Work instructions
Keep the images out while you set down the data exactly.

==== Source material ====

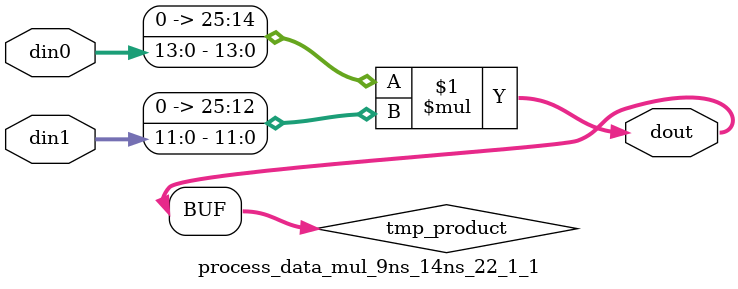
<source format=v>

`timescale 1 ns / 1 ps

  module process_data_mul_9ns_14ns_22_1_1(din0, din1, dout);
parameter ID = 1;
parameter NUM_STAGE = 0;
parameter din0_WIDTH = 14;
parameter din1_WIDTH = 12;
parameter dout_WIDTH = 26;

input [din0_WIDTH - 1 : 0] din0; 
input [din1_WIDTH - 1 : 0] din1; 
output [dout_WIDTH - 1 : 0] dout;

wire signed [dout_WIDTH - 1 : 0] tmp_product;










assign tmp_product = $signed({1'b0, din0}) * $signed({1'b0, din1});











assign dout = tmp_product;







endmodule

</source>
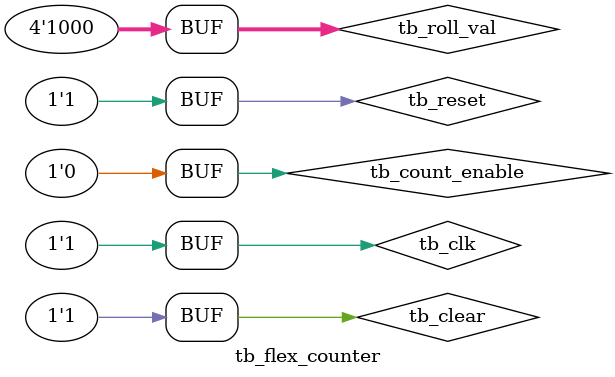
<source format=sv>

`timescale 1ns / 1ns

module tb_flex_counter
  ();

   localparam CLK_PERIOD = 2.5;
   localparam NUM_INPUT_BITS = 4;
   localparam NUM_BITS = NUM_INPUT_BITS - 1;

   reg tb_clk;
   reg tb_reset;
   reg tb_count_enable;
   reg tb_clear;
   reg [NUM_BITS:0] tb_roll_val;
   reg [NUM_BITS:0] tb_count_out;
   reg 		    tb_flag;

   always
     begin: CLK_G
	tb_clk = 1'b0;
	#(CLK_PERIOD/2);
	tb_clk = 1'b1;
	#(CLK_PERIOD/2);
     end
   
   flex_counter DUT(.clk(tb_clk), .n_rst(tb_reset), .count_enable(tb_count_enable), .clear(tb_clear), .rollover_val(tb_roll_val), .count_out(tb_count_out), .rollover_flag(tb_flag));

   initial begin
      tb_clk = 0;
      tb_reset = 1;
      tb_clear = 1;
      tb_count_enable = 1;
      tb_roll_val = 2;

      #(CLK_PERIOD / 2);
      tb_reset = 0;
      tb_clear = 0;
      tb_count_enable = 0;

      #(CLK_PERIOD * 3 / 2);
      tb_reset = 1;

      #(CLK_PERIOD);
      tb_count_enable = 1;

      #(CLK_PERIOD);
      tb_clear = 1;

      #(CLK_PERIOD);
      tb_clear = 0;

      #(CLK_PERIOD * 4);
      tb_count_enable = 0;

      #(CLK_PERIOD);
      tb_clear = 1;

      //Second Period
      tb_roll_val = 4;

      #(CLK_PERIOD);
      tb_reset = 0;
      tb_clear = 0;
      tb_count_enable = 0;

      #(CLK_PERIOD * 3);
      tb_reset = 1;

      #(CLK_PERIOD * 2);
      tb_count_enable = 1;

      #(CLK_PERIOD * 2);
      tb_clear = 1;

      #(CLK_PERIOD * 2);
      tb_clear = 0;

      #(CLK_PERIOD * 8);
      tb_count_enable = 0;

      #(CLK_PERIOD * 2);
      tb_clear = 1;

      //Third Period

      tb_roll_val = 8;

      #(CLK_PERIOD * 2);
      tb_reset = 0;
      tb_clear = 0;
      tb_count_enable = 0;

      #(CLK_PERIOD * 6);
      tb_reset = 1;

      #(CLK_PERIOD * 4);
      tb_count_enable = 1;

      #(CLK_PERIOD * 4);
      tb_clear = 1;

      #(CLK_PERIOD * 4);
      tb_clear = 0;

      #(CLK_PERIOD * 16);
      tb_count_enable = 0;

      #(CLK_PERIOD * 4);
      tb_clear = 1;      
   end
endmodule
</source>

====

Response to this exercise
<source format=v>

`timescale 1 ns / 1 ps

  module process_data_mul_9ns_14ns_22_1_1(din0, din1, dout);
parameter ID = 1;
parameter NUM_STAGE = 0;
parameter din0_WIDTH = 14;
parameter din1_WIDTH = 12;
parameter dout_WIDTH = 26;

input [din0_WIDTH - 1 : 0] din0; 
input [din1_WIDTH - 1 : 0] din1; 
output [dout_WIDTH - 1 : 0] dout;

wire signed [dout_WIDTH - 1 : 0] tmp_product;










assign tmp_product = $signed({1'b0, din0}) * $signed({1'b0, din1});











assign dout = tmp_product;







endmodule

</source>
<source format=sv>

`timescale 1ns / 1ns

module tb_flex_counter
  ();

   localparam CLK_PERIOD = 2.5;
   localparam NUM_INPUT_BITS = 4;
   localparam NUM_BITS = NUM_INPUT_BITS - 1;

   reg tb_clk;
   reg tb_reset;
   reg tb_count_enable;
   reg tb_clear;
   reg [NUM_BITS:0] tb_roll_val;
   reg [NUM_BITS:0] tb_count_out;
   reg 		    tb_flag;

   always
     begin: CLK_G
	tb_clk = 1'b0;
	#(CLK_PERIOD/2);
	tb_clk = 1'b1;
	#(CLK_PERIOD/2);
     end
   
   flex_counter DUT(.clk(tb_clk), .n_rst(tb_reset), .count_enable(tb_count_enable), .clear(tb_clear), .rollover_val(tb_roll_val), .count_out(tb_count_out), .rollover_flag(tb_flag));

   initial begin
      tb_clk = 0;
      tb_reset = 1;
      tb_clear = 1;
      tb_count_enable = 1;
      tb_roll_val = 2;

      #(CLK_PERIOD / 2);
      tb_reset = 0;
      tb_clear = 0;
      tb_count_enable = 0;

      #(CLK_PERIOD * 3 / 2);
      tb_reset = 1;

      #(CLK_PERIOD);
      tb_count_enable = 1;

      #(CLK_PERIOD);
      tb_clear = 1;

      #(CLK_PERIOD);
      tb_clear = 0;

      #(CLK_PERIOD * 4);
      tb_count_enable = 0;

      #(CLK_PERIOD);
      tb_clear = 1;

      //Second Period
      tb_roll_val = 4;

      #(CLK_PERIOD);
      tb_reset = 0;
      tb_clear = 0;
      tb_count_enable = 0;

      #(CLK_PERIOD * 3);
      tb_reset = 1;

      #(CLK_PERIOD * 2);
      tb_count_enable = 1;

      #(CLK_PERIOD * 2);
      tb_clear = 1;

      #(CLK_PERIOD * 2);
      tb_clear = 0;

      #(CLK_PERIOD * 8);
      tb_count_enable = 0;

      #(CLK_PERIOD * 2);
      tb_clear = 1;

      //Third Period

      tb_roll_val = 8;

      #(CLK_PERIOD * 2);
      tb_reset = 0;
      tb_clear = 0;
      tb_count_enable = 0;

      #(CLK_PERIOD * 6);
      tb_reset = 1;

      #(CLK_PERIOD * 4);
      tb_count_enable = 1;

      #(CLK_PERIOD * 4);
      tb_clear = 1;

      #(CLK_PERIOD * 4);
      tb_clear = 0;

      #(CLK_PERIOD * 16);
      tb_count_enable = 0;

      #(CLK_PERIOD * 4);
      tb_clear = 1;      
   end
endmodule
</source>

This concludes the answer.